2. ‘Wanderers’ – The word Hitler uses here is ‘Wandervögel’, which translates literally as ‘birds of passage’ or ‘migratory birds’. The term in this context has a double-meaning beyond Hitler simply dismissing the Party-opposition as “political wanderers”. The ‘Wandervogel’ was the name given to a group of scouting organizations which emerged in a grass-roots fashion in the late 1800s, developed by the German youth as part of their growing desire (often nationalist in source) to get back in touch with the natural world and with their Heimat (homeland). After WWI the Wandervogel evolved into the Bündische Jugend, youth groups and scouting organizations which often had a more explicitly political orientation and more disciplined organization; many leaders in the NSDAP and other nationalist groups came out of the Wandervogel and Bündische Youth. By using the word ‘Wandervögel’ Hitler is not just implying that the Strasserists are ‘wanderers’ who are essentially only in the NSDAP to push their own views and sow dissension (a common accusation leveled at Otto); he is also comparing them to political boy-scouts, children play-acting with uniforms and flags and childish, utopian ideals.

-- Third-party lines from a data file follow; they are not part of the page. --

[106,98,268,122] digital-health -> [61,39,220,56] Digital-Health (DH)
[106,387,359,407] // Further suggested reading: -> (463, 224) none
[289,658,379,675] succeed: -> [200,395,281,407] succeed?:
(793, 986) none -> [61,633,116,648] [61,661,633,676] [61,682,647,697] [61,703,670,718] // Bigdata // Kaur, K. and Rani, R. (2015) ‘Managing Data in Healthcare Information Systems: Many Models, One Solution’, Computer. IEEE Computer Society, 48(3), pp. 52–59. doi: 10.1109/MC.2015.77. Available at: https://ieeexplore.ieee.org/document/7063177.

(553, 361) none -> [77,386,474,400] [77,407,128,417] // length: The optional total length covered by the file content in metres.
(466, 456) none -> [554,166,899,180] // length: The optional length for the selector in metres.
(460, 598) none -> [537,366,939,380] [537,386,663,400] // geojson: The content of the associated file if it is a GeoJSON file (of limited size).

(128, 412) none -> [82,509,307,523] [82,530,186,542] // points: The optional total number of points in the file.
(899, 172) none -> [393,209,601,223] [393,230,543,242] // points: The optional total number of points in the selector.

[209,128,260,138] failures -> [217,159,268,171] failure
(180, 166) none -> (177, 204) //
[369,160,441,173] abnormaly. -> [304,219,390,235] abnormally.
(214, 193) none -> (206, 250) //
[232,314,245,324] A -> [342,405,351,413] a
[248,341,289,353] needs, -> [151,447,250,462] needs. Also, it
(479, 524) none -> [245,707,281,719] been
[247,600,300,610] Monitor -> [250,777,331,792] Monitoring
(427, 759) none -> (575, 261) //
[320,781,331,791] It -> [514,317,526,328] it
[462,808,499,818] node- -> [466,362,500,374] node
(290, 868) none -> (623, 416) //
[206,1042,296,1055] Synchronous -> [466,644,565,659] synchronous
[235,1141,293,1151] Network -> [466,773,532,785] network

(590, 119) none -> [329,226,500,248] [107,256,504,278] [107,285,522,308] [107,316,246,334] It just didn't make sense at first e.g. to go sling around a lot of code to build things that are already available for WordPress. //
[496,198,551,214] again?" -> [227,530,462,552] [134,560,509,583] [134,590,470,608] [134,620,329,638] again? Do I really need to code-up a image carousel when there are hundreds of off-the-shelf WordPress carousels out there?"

3. ‘Reich Committee for Investigation’ – written by Hitler here as ‘Reichs-Untersuchungs- Ausschuß’. The formal name for this Party office was ‘Reich Untersuchung und Schlichtungs-Ausschuß’, or ‘Reich Committee for Investigation and Settlement (RUSchlA). The RUSchla was founded by Hitler in 1926 to settle internal disputes within the Party, with its headquarters based in Munich with the rest of the Parteileitung. It operated on multiple levels to match the Party’s own organizational apparatus – the RUSchlA served as the highest body, working at the Reich (national) level, while local and district USchlA helped arbitrate lower-level disputes. In December 1933 legislation was passed establishing the legal unity of the state apparatus with the NSDAP, so the RUSchlA/USchlA were reformed into ‘Party Courts’ which worked alongside the existing courts as a separate branch of the legal system.


Translated from Reinhard Kühnl’s Die nationalsozialistische Linke 1925-1930 (1966), Verlag Anton Hain.